One way that you can ensure that you never pay full price, is to buy fruit and vegetables that have been marked down. I’m not talking about sad, limp lettuce either – perfectly good food that is marked down to sell so that it won’t be thrown out.
It is Sunday afternoon, just after 4.00pm, and I’m at Tom’s Superfruits Superstore at the Belconnen Markets. I like the selection of produce here – there is much more on offer than at my supermarket and the quality is exceptional. On late Sunday afternoons, the store takes on an almost carnival atmosphere. The car park is full, and there are people everywhere. This is the time to come to grab a bargain.
Most of the produce is trucked in fresh from Sydney. The markets are only open from Thursday to Sunday, and so on Sunday, the stalls need to close up shop. Tom’s Superfruits Superstore has a strong commitment to reducing waste. So it offers products for sale at reduced prices, and anything remaining after that is donated to charity.
Being the end of the day – indeed, the end of the shopping week – you never know what you are going to get. If you want to cook something specific you need to come early, but foraging is half of the fun for bargain hunters like me. A young, friendly guy called Sam was standing out the front spruiking the items on special, in a melodic, loud sing-song voice. It reminded me so much of going to the South Melbourne and Victoria markets as a young child, watching the Italian and Greek fruit and vegetable vendors vie for customers. It is, I guess, a tradition of fruit and vegetable hawkers that goes back many hundreds of years, part of the whole vibe of buying from a stall at a market rather than under the fluorescent lights of a supermarket.
As we watched, trolleys filled with fresh green vegetables and fruit were wheeled out to the specials table at the front of the store. Most of it was sold at a discount of only $1, and many of the packages were snatched by eager shoppers before they even hit the trestle table. I was tempted to buy a lot, but my lovely Neil reminded me that buying more than we need is just plain greedy.
All of this was on sale for only $1 as part of Sunday afternoon clearance at Tom’s Superfruits Superstore
So this is what ended up in our basket:
- A bag of onions (not on special)- $2.98
- Asiatic lilies -$5
- Kale – $1
- Silverbeet – $1
- Butter lettuce – $1
- Bok choy – $1
- Rhubarb – $1
- The Canberra Times – Tom’s Superfruit gives a copy with any purchase over $5
Not bad for an afternoon of shopping!
I wanted to make something special to use up my wonderful fresh bargains, and I wanted to cook it up straight away.

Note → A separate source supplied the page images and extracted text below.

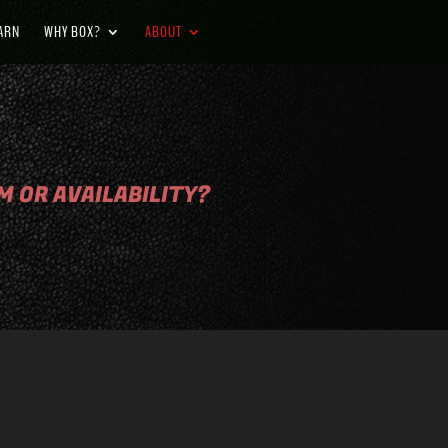
BARN
WHY BOX?
ABOUT
 OR AVAILABILITY?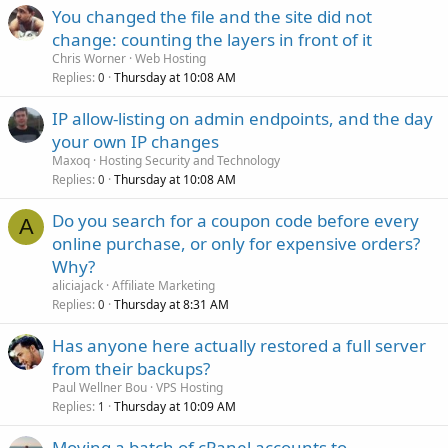
You changed the file and the site did not
change: counting the layers in front of it
Chris Worner
Web Hosting
Replies
Thursday at 10:08 AM
0
IP allow-listing on admin endpoints, and the day
your own IP changes
Maxoq
Hosting Security and Technology
Replies
Thursday at 10:08 AM
0
Do you search for a coupon code before every
A
online purchase, or only for expensive orders?
Why?
aliciajack
Affiliate Marketing
Replies
Thursday at 8:31 AM
0
Has anyone here actually restored a full server
from their backups?
Paul Wellner Bou
VPS Hosting
Replies
Thursday at 10:09 AM
1
Moving a batch of cPanel accounts to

I was thinking of making something with kale, but I didn’t know what. So I rang my mother.
“Kale is ever so good for you,” she said. “But I must be honest and say that I don’t like it very much.”
Then I asked Neil. “I can’t say I have ever eaten kale,” he said. “Isn’t it some hipster thing?” (Note: he didn’t look too thrilled at the prospect of a meal of kale.)
This made me even more determined to cook the kale for dinner, and to make it taste delizioso. I must have succeeded because Neil ate up all of his greens BEFORE he ate anything else on his plate. He then demolished the rest of the kale for lunch the next day.
“That was quite nice,” he declared. (I was hoping for something more emphatic but I’ll run with that.)
And I must say, I enjoyed eating the kale as well. The agrodolce (sweet and sour) Sicilian style flavours melded beautifully with the fresh kale leaves. Don’t tell them it is healthy and they will eat it all up! Buying quality produce also helps.
Lemon and olive chicken casserole with kale agrodolce
6 chicken drumsticks
6 garlic cloves
Slurp of olive oil
1/2 cup white wine
2/3 cup of passta
Rind of half a lemon
1 chilli, chopped
Salt and pepper
1 bunch kale, washed and cut into pieces
1 clove garlic, crushed
1 generous tablespoon currants
2 tablespoons pine nuts
1 tablespoon balsamic vinegar
1/2 teaspoon brown sugar
1/2 packet short pasta for serving
- In a large cast iron saucepan, brown the chicken drumsticks in olive oil. Add the olive cloves. Add the remaining ingredients and cook until the chicken is cooked through and is beginning to fall off the bone.
- Meanwhile, wash the kale (I often add a pinch of bicarbonate of soda to the rinsing water as it helps to make green vegetables stay greener). Place aside until ready to use.
- Combine the balsamic vinegar and sugar, and add in the currants. Soak them for a bit to allow them to plump up.
- In a cast iron fry pan, brown the pine nuts over a medium heat. Watch them closely as they can burn if unattended. Remove.
- Brown the garlic in the olive oil, and immediately add the kale. Stir it as it cooks, and it will gradually wilt. Once it has reduced to around half its size, add the balsamic/sugar/currant mixture and stir through. Continue stirring, and add half of the pine nuts. When the kale has fully wilted, serve and top with additional pine nuts.
- Serve the casserole spooned over short pasta, with some kale on the side.